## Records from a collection
________

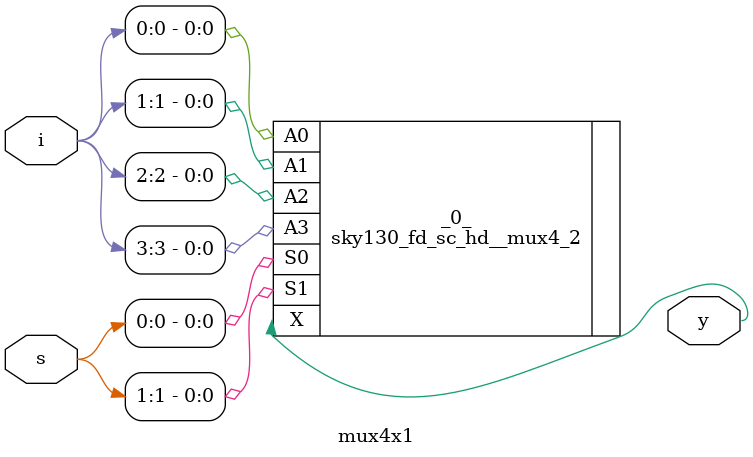
<source format=v>
/* Generated by Yosys 0.34 (git sha1 4a1b5599258, gcc 8.3.1 -fPIC -Os) */

module mux4x1(i, s, y);
  input [3:0] i;
  wire [3:0] i;
  input [1:0] s;
  wire [1:0] s;
  output y;
  wire y;
  sky130_fd_sc_hd__mux4_2 _0_ (
    .A0(i[0]),
    .A1(i[1]),
    .A2(i[2]),
    .A3(i[3]),
    .S0(s[0]),
    .S1(s[1]),
    .X(y)
  );
endmodule

</source>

________

## TASK
Type out the data above once more, exactly, with no images included.

## SOLVED PROBLEM
<source format=v>
/* Generated by Yosys 0.34 (git sha1 4a1b5599258, gcc 8.3.1 -fPIC -Os) */

module mux4x1(i, s, y);
  input [3:0] i;
  wire [3:0] i;
  input [1:0] s;
  wire [1:0] s;
  output y;
  wire y;
  sky130_fd_sc_hd__mux4_2 _0_ (
    .A0(i[0]),
    .A1(i[1]),
    .A2(i[2]),
    .A3(i[3]),
    .S0(s[0]),
    .S1(s[1]),
    .X(y)
  );
endmodule

</source>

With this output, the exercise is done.